◆ 提供された行:
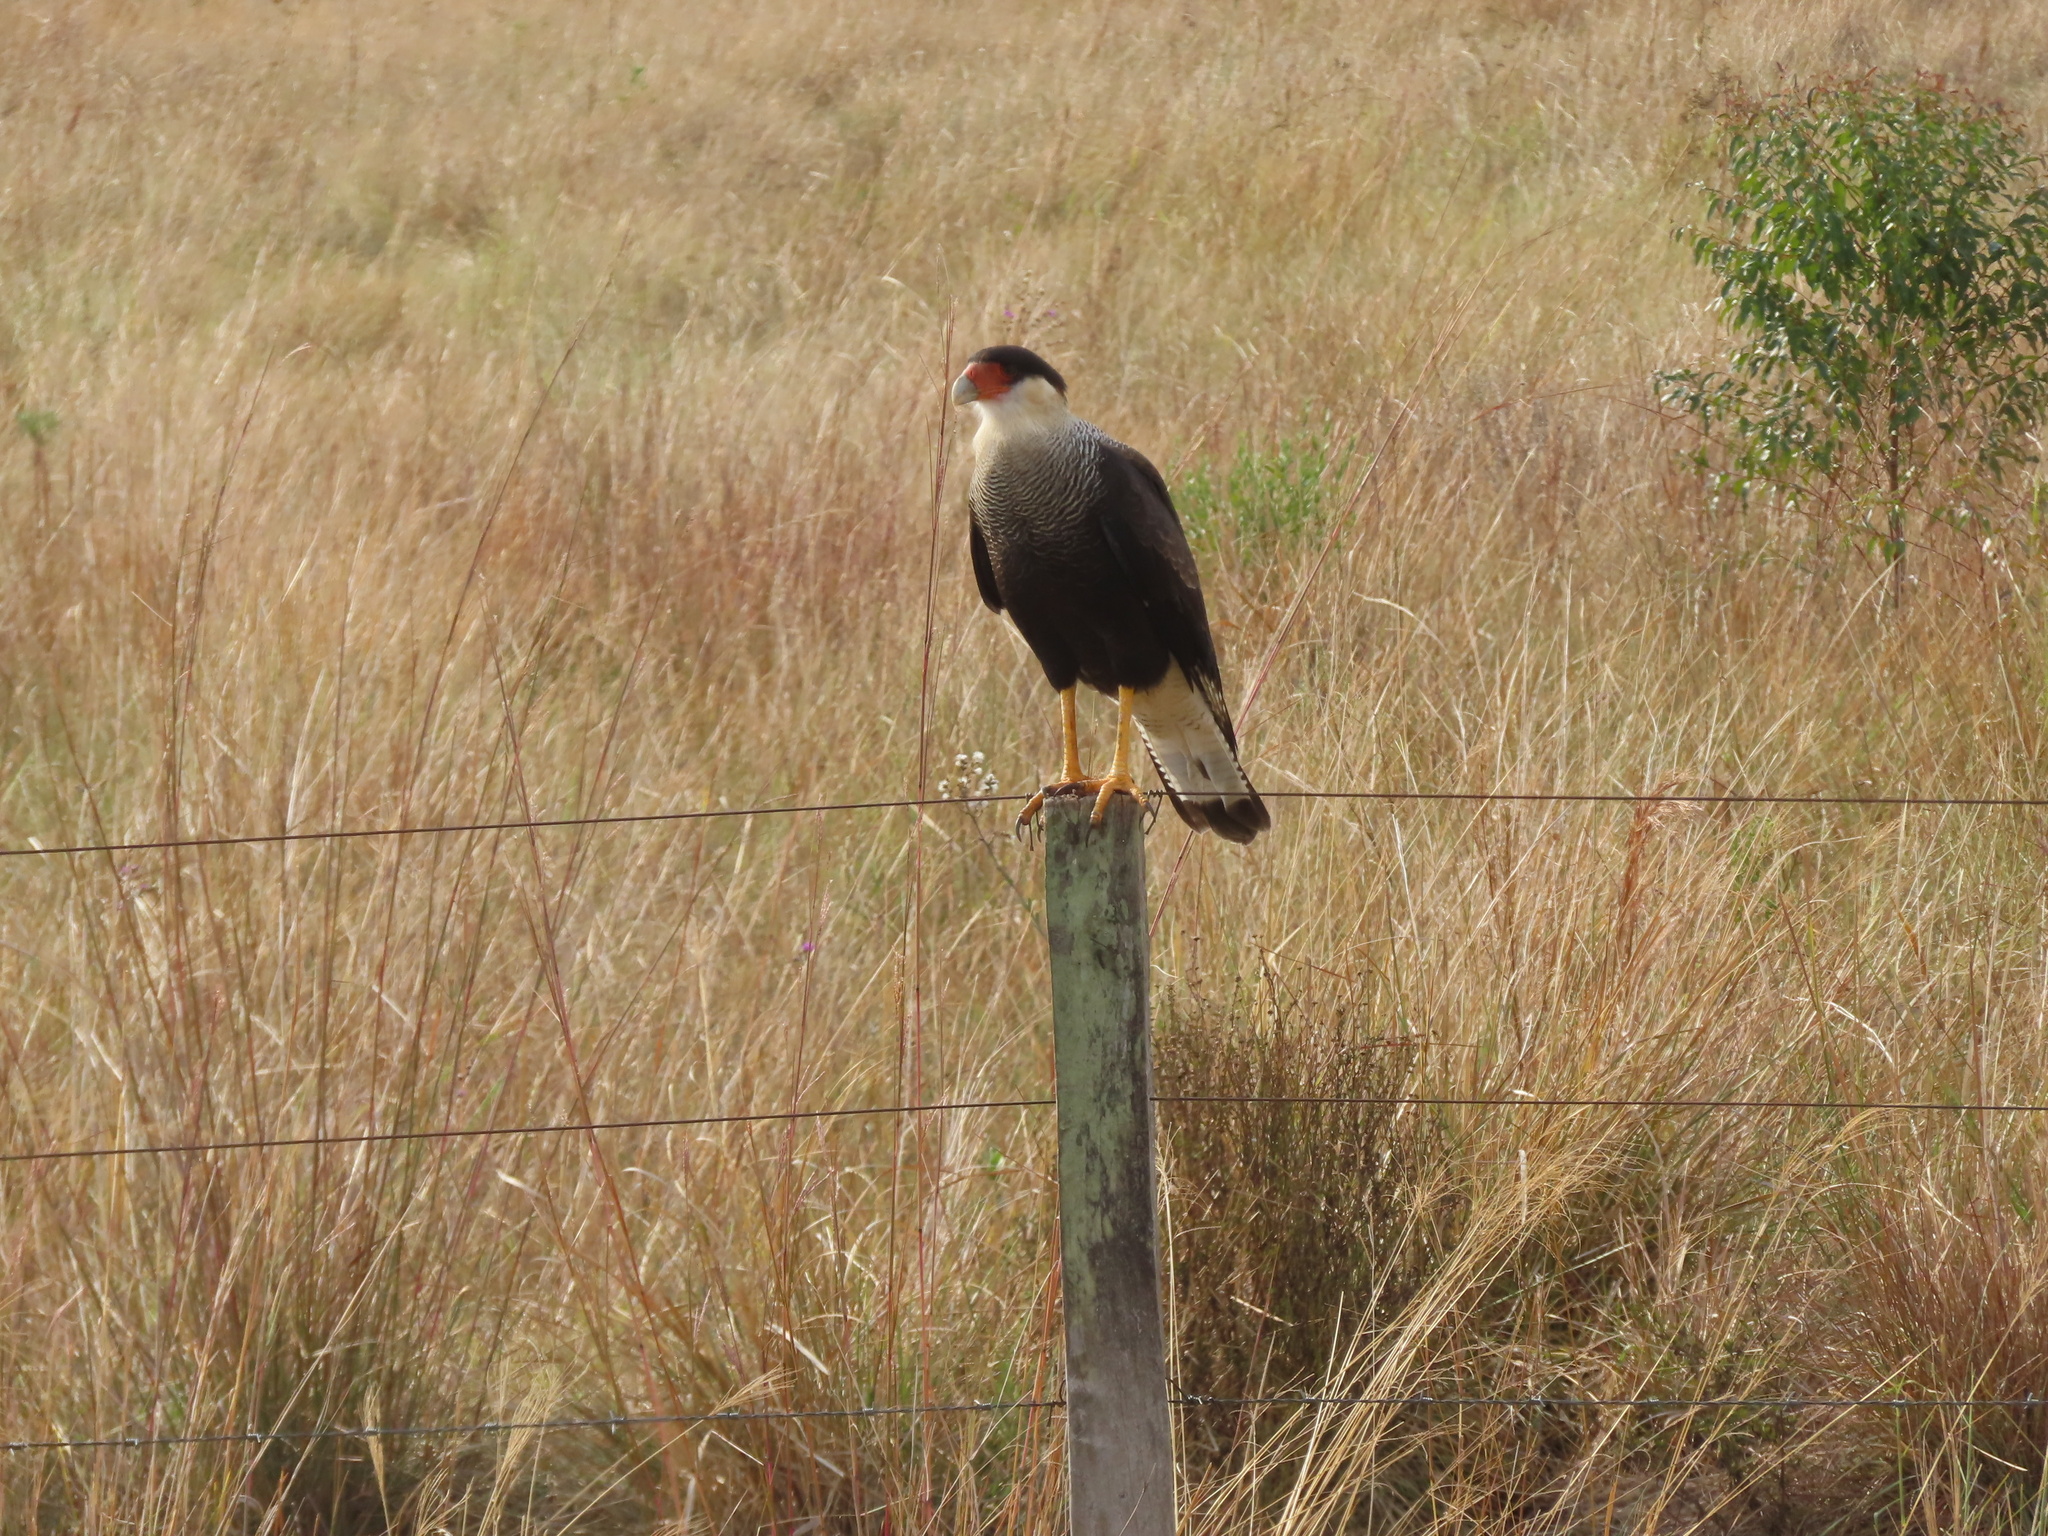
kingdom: Animalia
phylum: Chordata
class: Aves
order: Falconiformes
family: Falconidae
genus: Caracara
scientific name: Caracara plancus
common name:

◆ 作業の指示: 上の行をすべて書き直し、「common name」を「vernacular name」に替えよ。ほかは変えず、画像は答えに含めないこと。

◆ 結果:
kingdom: Animalia
phylum: Chordata
class: Aves
order: Falconiformes
family: Falconidae
genus: Caracara
scientific name: Caracara plancus
vernacular name:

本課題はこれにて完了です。